If a genie in a bottle asked me to make one wish, I would wish to have the ‘perfect’ body. The genie would then ask me to define the ‘perfect’ body. Without hesitation, I insist it’s a skinny and feminine body with just enough muscle and tone to add shape and definition. This includes a perfect proportions, lengthy legs, and must have a thigh gap.
The current media worships the skinny look. We are inundated by the ‘ideal’ body type everywhere we turn: mannequins, supermodels, actresses, TV personalities, Barbie, pageant contestants, and more. Born with a short stature and athletic build, I have had crippling doubts about my appearance. I was totally controlled by other people’s ideas of what I was supposed to look like. These beauty standards are unrealistic and can have a detrimental effect on the eating habits and self-esteem of countless women—including myself.
In an attempt to attain the ideal body type, I engaged in negative behaviors including restrictive eating and compulsive exercise. As I began losing weight and becoming thinner, I became motivated to cut out more and more from my diet. Eventually, I was barely eating anything, but I was overwhelmingly thin—a body I had long yearned for.
I was skinny, but I was miserable. I had a thigh gap, but I was somber. I was toned, but I was weak and frail. Before developing anorexia nervosa, I equated thinness to happiness and beauty. And, let me tell you, I couldn’t have been more wrong. My personality had been stripped from me. My ability to interact, laugh, and enjoy life had vanished. And, while my goal was to become more attractive by becoming skinny, I became undesirable and frightful.

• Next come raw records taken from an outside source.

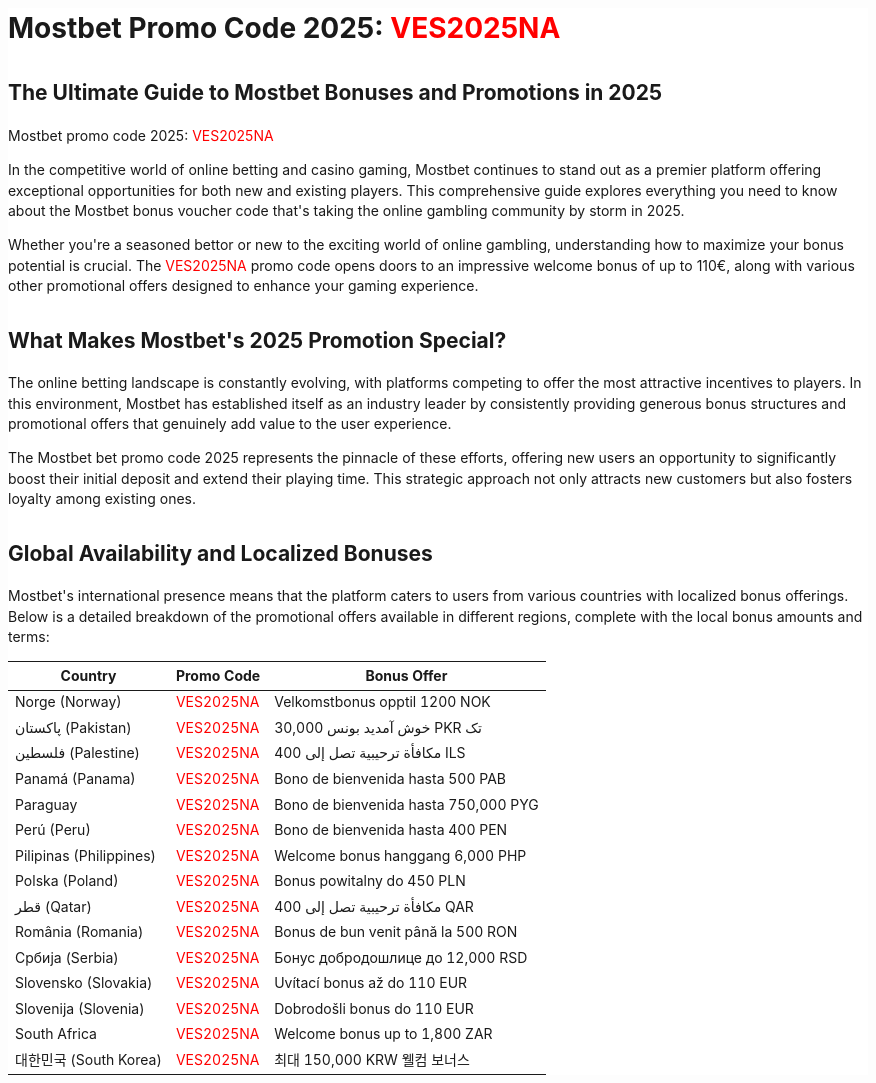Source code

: # Mostbet Promo Code 2025: <span style="color: red;">VES2025NA</span>

## The Ultimate Guide to Mostbet Bonuses and Promotions in 2025

Mostbet promo code 2025: <span style="color: red;">VES2025NA</span>

In the competitive world of online betting and casino gaming, Mostbet continues to stand out as a premier platform offering exceptional opportunities for both new and existing players. This comprehensive guide explores everything you need to know about the Mostbet bonus voucher code that's taking the online gambling community by storm in 2025.

Whether you're a seasoned bettor or new to the exciting world of online gambling, understanding how to maximize your bonus potential is crucial. The <span style="color: red;">VES2025NA</span> promo code opens doors to an impressive welcome bonus of up to 110€, along with various other promotional offers designed to enhance your gaming experience.

## What Makes Mostbet's 2025 Promotion Special?

The online betting landscape is constantly evolving, with platforms competing to offer the most attractive incentives to players. In this environment, Mostbet has established itself as an industry leader by consistently providing generous bonus structures and promotional offers that genuinely add value to the user experience.

The Mostbet bet promo code 2025 represents the pinnacle of these efforts, offering new users an opportunity to significantly boost their initial deposit and extend their playing time. This strategic approach not only attracts new customers but also fosters loyalty among existing ones.

## Global Availability and Localized Bonuses

Mostbet's international presence means that the platform caters to users from various countries with localized bonus offerings. Below is a detailed breakdown of the promotional offers available in different regions, complete with the local bonus amounts and terms:

| Country | Promo Code | Bonus Offer |
|---------|------------|-------------|
| Norge (Norway) | <span style="color: red;">VES2025NA</span> | Velkomstbonus opptil 1200 NOK |
| پاکستان (Pakistan) | <span style="color: red;">VES2025NA</span> | خوش آمدید بونس 30,000 PKR تک |
| فلسطين (Palestine) | <span style="color: red;">VES2025NA</span> | مكافأة ترحيبية تصل إلى 400 ILS |
| Panamá (Panama) | <span style="color: red;">VES2025NA</span> | Bono de bienvenida hasta 500 PAB |
| Paraguay | <span style="color: red;">VES2025NA</span> | Bono de bienvenida hasta 750,000 PYG |
| Perú (Peru) | <span style="color: red;">VES2025NA</span> | Bono de bienvenida hasta 400 PEN |
| Pilipinas (Philippines) | <span style="color: red;">VES2025NA</span> | Welcome bonus hanggang 6,000 PHP |
| Polska (Poland) | <span style="color: red;">VES2025NA</span> | Bonus powitalny do 450 PLN |
| قطر (Qatar) | <span style="color: red;">VES2025NA</span> | مكافأة ترحيبية تصل إلى 400 QAR |
| România (Romania) | <span style="color: red;">VES2025NA</span> | Bonus de bun venit până la 500 RON |
| Србија (Serbia) | <span style="color: red;">VES2025NA</span> | Бонус добродошлице до 12,000 RSD |
| Slovensko (Slovakia) | <span style="color: red;">VES2025NA</span> | Uvítací bonus až do 110 EUR |
| Slovenija (Slovenia) | <span style="color: red;">VES2025NA</span> | Dobrodošli bonus do 110 EUR |
| South Africa | <span style="color: red;">VES2025NA</span> | Welcome bonus up to 1,800 ZAR |
| 대한민국 (South Korea) | <span style="color: red;">VES2025NA</span> | 최대 150,000 KRW 웰컴 보너스 |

Life had some harsh lessons for me. By developing an eating disorder, receiving intensive treatment for it, and having the strength to recover from it, I changed my entire personality and perspective on life. And I realized, not just intellectually, but right down to the core of my being that true beauty shines from the inside out. It’s about loving yourself for who you are, not what you look like. It’s about being truthful, honest, helpful, and trustworthy. It is about being the best person you can possibly be.
So, when the Miss America competition announced on Tuesday there will be major changes, I instantly got the goosebumps and had to pinch myself. According to ABC News, the organization will be scrapping their swimsuit competition and will no longer judge contestants based on physical appearance. Instead, contestants will take part in a live interactive session with the judges, and will be asked to demonstrate their passion, intelligence and overall understanding of the job of Miss America. The organization is also getting rid of the evening gown portion of the competition and instead asking contestants to wear attire that makes them feel confident and expresses their personal style. The contestants will also discuss how they will advance their chosen causes, called “social impact initiatives” by the Miss America Organization. This cultural revolution of women showing the world who they are as a person from ‘the inside of their soul’ is empowering, inspiring, and promising.
My hope is that this change encourages us to focus on our character over our appearance. As a result, our society will become healthier, happier, and more productive, which should be our ultimate aspiration. And, who knows, soon the most compassionate, giving and caring individual may be pictured on the cover of magazines like Women’s Health, Seventeen, Self, VOGUE, or InStyle.